→ **SUPPLIED PASSAGE**:
____
Since the 1970s, Lafcadio would appear to be, for the scant few trying to find it, a lost film. In May 1976, Grove Press returned its 16mm prints of Lafcadio and Elisabeth to the filmmaker’s home in Paris; it cited “very little or no activity” in rentals as reason. No archive of Béranger’s work appears to exist in France. What salvaged Lafcadio from the fate of so many other lost amateur and avant-garde films? The process took a long while, but it started in the early 1980s, when Vogel donated his Cinema 16 papers and film prints to the Wisconsin Center for Film and Theater Research (WCFTR). Much of this material sat unprocessed for decades, until 2023, when the WCFTR received a $100K grant from the National Historical Publications and Records Commission. This grant facilitated the processing of four collections related to independent American film culture, Vogel’s Cinema 16 films and manuscripts being one of them. During processing, project archivist Matt St. John discovered two 16mm internegative prints related to Béranger, which were then digitized in August 2024. One of these prints is an incomplete version of Elisabeth, while the other, though in imperfect condition, contains Lafcadio in full.
____
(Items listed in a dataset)

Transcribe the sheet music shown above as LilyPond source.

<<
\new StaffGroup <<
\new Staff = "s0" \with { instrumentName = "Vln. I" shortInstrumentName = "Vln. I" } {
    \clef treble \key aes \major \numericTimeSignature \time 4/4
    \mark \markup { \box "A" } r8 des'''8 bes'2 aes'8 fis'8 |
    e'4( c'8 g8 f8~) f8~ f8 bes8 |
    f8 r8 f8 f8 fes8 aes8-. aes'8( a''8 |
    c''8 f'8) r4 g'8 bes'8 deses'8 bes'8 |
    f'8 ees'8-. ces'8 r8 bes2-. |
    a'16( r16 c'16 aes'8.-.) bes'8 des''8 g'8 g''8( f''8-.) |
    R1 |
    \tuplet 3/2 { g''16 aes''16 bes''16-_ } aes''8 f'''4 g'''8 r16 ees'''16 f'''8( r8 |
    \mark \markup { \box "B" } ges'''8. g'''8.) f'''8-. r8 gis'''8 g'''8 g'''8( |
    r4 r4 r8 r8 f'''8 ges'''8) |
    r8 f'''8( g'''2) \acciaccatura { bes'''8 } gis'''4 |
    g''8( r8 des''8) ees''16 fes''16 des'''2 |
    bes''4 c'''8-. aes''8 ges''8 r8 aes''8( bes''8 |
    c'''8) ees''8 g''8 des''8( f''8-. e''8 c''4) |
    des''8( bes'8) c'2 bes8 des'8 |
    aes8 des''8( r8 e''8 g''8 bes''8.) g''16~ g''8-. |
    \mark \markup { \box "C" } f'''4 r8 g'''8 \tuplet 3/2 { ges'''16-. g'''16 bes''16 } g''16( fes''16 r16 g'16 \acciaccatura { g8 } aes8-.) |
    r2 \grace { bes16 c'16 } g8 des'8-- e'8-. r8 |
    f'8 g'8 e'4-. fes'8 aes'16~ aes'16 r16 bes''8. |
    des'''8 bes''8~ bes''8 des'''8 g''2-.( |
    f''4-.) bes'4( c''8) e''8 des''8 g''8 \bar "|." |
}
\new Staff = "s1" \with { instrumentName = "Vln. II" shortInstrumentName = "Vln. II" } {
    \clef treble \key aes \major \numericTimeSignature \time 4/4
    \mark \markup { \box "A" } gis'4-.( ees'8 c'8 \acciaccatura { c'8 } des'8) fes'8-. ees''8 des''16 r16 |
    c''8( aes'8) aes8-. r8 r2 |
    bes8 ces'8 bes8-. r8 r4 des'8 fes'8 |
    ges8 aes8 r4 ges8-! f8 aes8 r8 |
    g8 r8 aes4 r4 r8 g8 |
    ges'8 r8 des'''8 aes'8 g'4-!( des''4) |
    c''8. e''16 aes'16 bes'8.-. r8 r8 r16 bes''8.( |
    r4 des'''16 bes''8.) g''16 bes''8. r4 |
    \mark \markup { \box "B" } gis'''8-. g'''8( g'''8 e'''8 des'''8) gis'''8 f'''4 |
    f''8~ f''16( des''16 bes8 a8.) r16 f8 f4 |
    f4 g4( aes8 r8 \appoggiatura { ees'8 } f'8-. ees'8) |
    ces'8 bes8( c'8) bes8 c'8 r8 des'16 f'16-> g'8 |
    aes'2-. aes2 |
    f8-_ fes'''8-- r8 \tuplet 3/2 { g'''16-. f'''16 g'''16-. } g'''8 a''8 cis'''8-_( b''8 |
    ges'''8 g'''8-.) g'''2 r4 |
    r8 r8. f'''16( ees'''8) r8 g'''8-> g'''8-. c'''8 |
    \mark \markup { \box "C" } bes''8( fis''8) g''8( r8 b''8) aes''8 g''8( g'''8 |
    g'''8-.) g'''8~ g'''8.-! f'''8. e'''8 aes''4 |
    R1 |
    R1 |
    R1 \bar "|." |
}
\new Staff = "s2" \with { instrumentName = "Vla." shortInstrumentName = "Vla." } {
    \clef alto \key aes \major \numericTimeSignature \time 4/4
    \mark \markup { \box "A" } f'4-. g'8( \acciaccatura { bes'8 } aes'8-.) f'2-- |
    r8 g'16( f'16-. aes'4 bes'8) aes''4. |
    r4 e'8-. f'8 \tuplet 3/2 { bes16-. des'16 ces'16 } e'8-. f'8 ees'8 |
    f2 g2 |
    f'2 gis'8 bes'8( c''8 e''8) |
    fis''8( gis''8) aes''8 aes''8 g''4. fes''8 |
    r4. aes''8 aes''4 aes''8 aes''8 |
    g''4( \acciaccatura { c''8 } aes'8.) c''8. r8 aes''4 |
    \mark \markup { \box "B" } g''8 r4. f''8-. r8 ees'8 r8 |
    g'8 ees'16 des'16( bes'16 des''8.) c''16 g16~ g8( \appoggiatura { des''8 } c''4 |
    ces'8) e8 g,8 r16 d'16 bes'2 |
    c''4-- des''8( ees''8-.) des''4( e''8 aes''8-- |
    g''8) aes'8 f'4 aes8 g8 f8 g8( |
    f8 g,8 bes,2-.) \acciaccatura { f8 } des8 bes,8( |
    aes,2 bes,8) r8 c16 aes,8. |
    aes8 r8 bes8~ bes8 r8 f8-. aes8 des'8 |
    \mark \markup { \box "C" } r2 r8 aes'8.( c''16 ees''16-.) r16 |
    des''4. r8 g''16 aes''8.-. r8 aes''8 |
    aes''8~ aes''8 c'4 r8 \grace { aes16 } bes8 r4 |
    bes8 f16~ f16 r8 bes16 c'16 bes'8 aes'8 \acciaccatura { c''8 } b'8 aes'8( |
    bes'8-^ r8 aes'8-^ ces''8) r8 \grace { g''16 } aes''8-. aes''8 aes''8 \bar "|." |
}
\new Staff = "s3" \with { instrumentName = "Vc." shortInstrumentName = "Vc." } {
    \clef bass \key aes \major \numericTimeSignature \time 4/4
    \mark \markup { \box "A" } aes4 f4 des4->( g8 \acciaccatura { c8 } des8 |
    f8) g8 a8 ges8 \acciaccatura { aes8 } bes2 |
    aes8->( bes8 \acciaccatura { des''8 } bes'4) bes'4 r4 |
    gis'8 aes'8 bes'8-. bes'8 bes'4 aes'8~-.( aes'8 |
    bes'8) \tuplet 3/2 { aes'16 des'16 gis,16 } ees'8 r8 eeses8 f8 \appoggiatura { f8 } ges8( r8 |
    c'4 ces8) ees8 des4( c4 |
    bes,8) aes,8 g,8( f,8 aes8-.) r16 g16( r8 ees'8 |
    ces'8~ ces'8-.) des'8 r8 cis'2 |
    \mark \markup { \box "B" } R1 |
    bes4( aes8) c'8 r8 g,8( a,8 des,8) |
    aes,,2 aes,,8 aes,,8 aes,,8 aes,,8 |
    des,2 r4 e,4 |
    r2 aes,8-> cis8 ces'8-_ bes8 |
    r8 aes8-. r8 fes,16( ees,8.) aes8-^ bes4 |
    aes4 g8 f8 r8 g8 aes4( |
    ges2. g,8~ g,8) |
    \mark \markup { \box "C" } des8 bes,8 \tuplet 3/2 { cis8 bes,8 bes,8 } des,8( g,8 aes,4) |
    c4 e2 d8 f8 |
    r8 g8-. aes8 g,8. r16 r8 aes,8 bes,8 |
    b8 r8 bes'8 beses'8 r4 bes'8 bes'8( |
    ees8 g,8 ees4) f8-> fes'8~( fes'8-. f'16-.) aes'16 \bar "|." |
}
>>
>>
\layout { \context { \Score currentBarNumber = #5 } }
____
→ **WORK INSTRUCTIONS**:
According to the passage on the film Lafcadio, why did Grove Press send back its 16mm prints in May 1976?

→ **RESPONSE TO THE EXERCISE**:
Grove Press returned its 16mm prints of Lafcadio and Elisabeth to the filmmaker's home in Paris because, as it cited, there had been "very little or no activity" in rentals of them.